Finquemos Pé No Novo Testamento
Domingo passado lecionei para as classes de jovens, adultos e de Teologia Sistemática. Foi um panorama do quarto evangelho, que estudaremos no trimestre. A revista foi escrita por “este que vos fala”, e um cdrom com sugestões didáticas foi entregue a cada professor.
Comentei que a transformação da água em vinho não foi o primeiro milagre de Jesus. Assim dizem Mateus, Marcos e Lucas. Para Marcos e Lucas foi um endemoninhado (Mc 1.23 e Lc 4.33). Mateus registra um leproso (Mt 8.1), mas pode ter sido o endemoninhado, pois antes dele Jesus efetuara muitos milagres (Mt 4.23).

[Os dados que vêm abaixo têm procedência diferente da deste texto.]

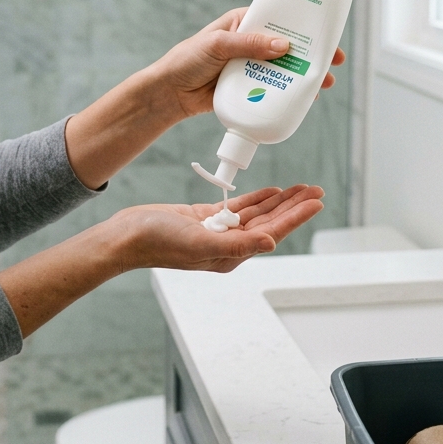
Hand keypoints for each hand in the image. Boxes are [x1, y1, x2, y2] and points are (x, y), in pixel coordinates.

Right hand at [110, 184, 324, 272]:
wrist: (126, 236)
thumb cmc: (158, 243)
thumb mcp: (199, 243)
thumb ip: (236, 245)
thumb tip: (269, 242)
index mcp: (231, 255)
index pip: (272, 232)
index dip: (296, 217)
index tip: (316, 203)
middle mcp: (228, 245)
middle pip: (270, 222)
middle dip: (294, 206)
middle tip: (316, 190)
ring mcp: (217, 231)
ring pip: (257, 213)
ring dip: (279, 200)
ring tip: (301, 188)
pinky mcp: (205, 218)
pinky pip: (238, 207)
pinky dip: (256, 198)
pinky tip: (271, 190)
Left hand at [150, 8, 345, 118]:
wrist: (170, 93)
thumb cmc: (188, 59)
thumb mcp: (218, 44)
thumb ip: (249, 44)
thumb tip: (284, 46)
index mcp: (245, 23)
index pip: (280, 19)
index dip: (304, 25)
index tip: (325, 31)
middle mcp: (251, 43)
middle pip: (289, 46)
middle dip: (313, 54)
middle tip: (333, 62)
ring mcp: (251, 66)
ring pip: (284, 69)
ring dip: (305, 76)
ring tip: (323, 85)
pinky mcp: (248, 88)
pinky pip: (273, 89)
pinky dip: (289, 94)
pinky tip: (303, 99)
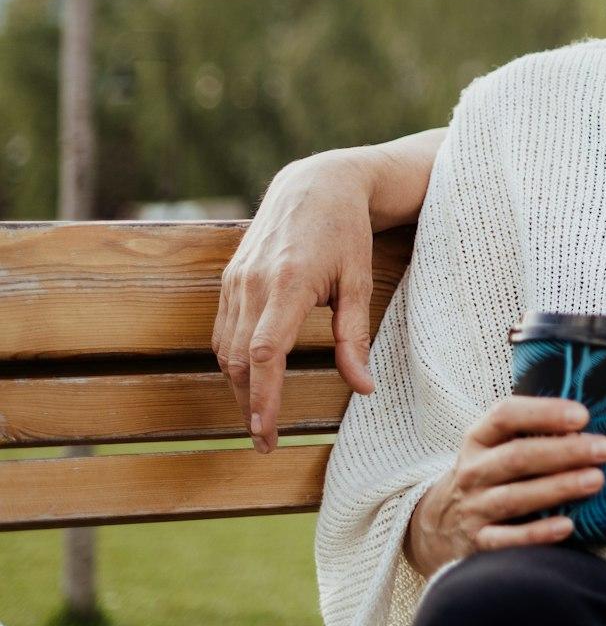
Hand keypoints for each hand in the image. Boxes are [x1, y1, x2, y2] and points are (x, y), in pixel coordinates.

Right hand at [214, 150, 377, 452]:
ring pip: (224, 348)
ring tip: (260, 415)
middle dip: (248, 403)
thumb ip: (355, 338)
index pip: (264, 354)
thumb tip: (364, 389)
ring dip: (238, 385)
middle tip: (265, 440)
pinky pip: (222, 329)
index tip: (264, 433)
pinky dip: (232, 358)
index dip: (262, 398)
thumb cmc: (346, 233)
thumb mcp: (360, 282)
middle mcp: (252, 283)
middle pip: (238, 359)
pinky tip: (250, 377)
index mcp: (288, 283)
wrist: (316, 185)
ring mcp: (234, 279)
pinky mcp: (227, 278)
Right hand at [405, 398, 605, 576]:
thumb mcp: (495, 446)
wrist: (440, 523)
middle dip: (564, 452)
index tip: (582, 416)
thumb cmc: (489, 474)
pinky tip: (566, 526)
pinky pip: (507, 540)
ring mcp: (473, 508)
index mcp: (479, 438)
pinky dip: (536, 534)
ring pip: (515, 497)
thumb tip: (586, 430)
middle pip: (517, 457)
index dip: (544, 413)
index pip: (505, 415)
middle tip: (604, 449)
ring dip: (558, 488)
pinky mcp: (477, 543)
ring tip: (596, 480)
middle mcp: (473, 471)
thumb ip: (532, 433)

João não usa a palavra milagre, mas “sinal” (semeion, no grego, uma indicação). Os sinóticos fazem história e João faz teologia. Ele tem uma tese a provar (Jo 20.30-31) e os sinais a indicam.
A transformação da água em vinho é um sinal teológico. O vinho novo, o evangelho de Jesus, é melhor que o vinho velho, o judaísmo. As talhas do judaísmo secaram. “Eles não têm mais vinho”. Jesus tem o vinho, símbolo da era messiânica.
Segundo McGrath, em O delírio de Dawkins: uma resposta ao fundamentalismo ateísta de Richard Dawkins (boa refutação ao livro Deus: um delírio): “Jesus não criou o vinho dos evangelhos a partir do nada, mas pegou a água da lei judaica e a transformou em algo melhor. As Escrituras hebraicas são lidas e interpretadas através de um filtro ou prisma cristológico. É por isso que os cristãos não implementaram – e nunca o farão – uma lei religiosa encontrada nas páginas do Antigo Testamento” (p. 129). Nós nos estruturamos no Novo Testamento. Ele interpreta o Antigo. Ele nos rege. E Cristo é o cânon dentro do cânon. Ele é o padrão para se entender o Novo Testamento, que é o padrão para se entender o Antigo.
Igrejas de teologia e leitura bíblica superficiais têm menosprezado o Novo Testamento. Há cristãos envergonhados de serem cristãos e que gostariam de ser judeus (leiam Gálatas e Hebreus!). Trocaram a cruz pela estrela de Davi (que não é de Davi) e pelo castiçal de sete braços. Dizem que o natal é festa pagã, e celebram festas judaicas, esquecidas que Moisés passou (leiam Hebreus!).
Isto se vê na liturgia. Já critiquei o corinho “Quero subir o monte santo de Sião”. A linguagem poética é conotativa e não denotativa, mas à luz do Novo Testamento cristão não sobe o monte Sião. Mora nele e é, o cristão, o monte Sião: “Mas vocês chegaram ao monte Sião, à Jerusalém celestial, à cidade do Deus vivo. Chegaram aos milhares de milhares de anjos em alegre reunião, à igreja dos primogênitos, cujos nomes estão escritos nos céus. Vocês chegaram a Deus, juiz de todos os homens, aos espíritos dos justos aperfeiçoados, a Jesus, mediador de uma nova aliança, e ao sangue aspergido, que fala melhor do que o sangue de Abel” (Hb 12.22-24). O templo, morada de Deus, ficava no Sião. Nós somos a morada de Deus. Somos a igreja, a casa de Deus. O Sião tipifica a igreja de Jesus. Não o subimos. Estamos nele, somos ele.
O livro de Dawkins é fraco. Ao citar a Bíblia, fundamenta o cristianismo em passagens do Antigo Testamento isoladas do contexto histórico e teológico. Mas ele não está sozinho. Muitos cristãos fazem isto. Desde o guru neopentecostal que se refugia no sacerdotalismo do Antigo Testamento e foge da universalidade do Espírito, no Novo, até cânticos de poesia correta e teologia errada.
Somos cristãos, o povo da segunda aliança, firmada pelo sangue de Jesus. Cremos na Bíblia toda, mas a palavra final está no Novo Testamento. Finquemos pé no Novo Testamento! Finquemos pé na doutrina de Jesus!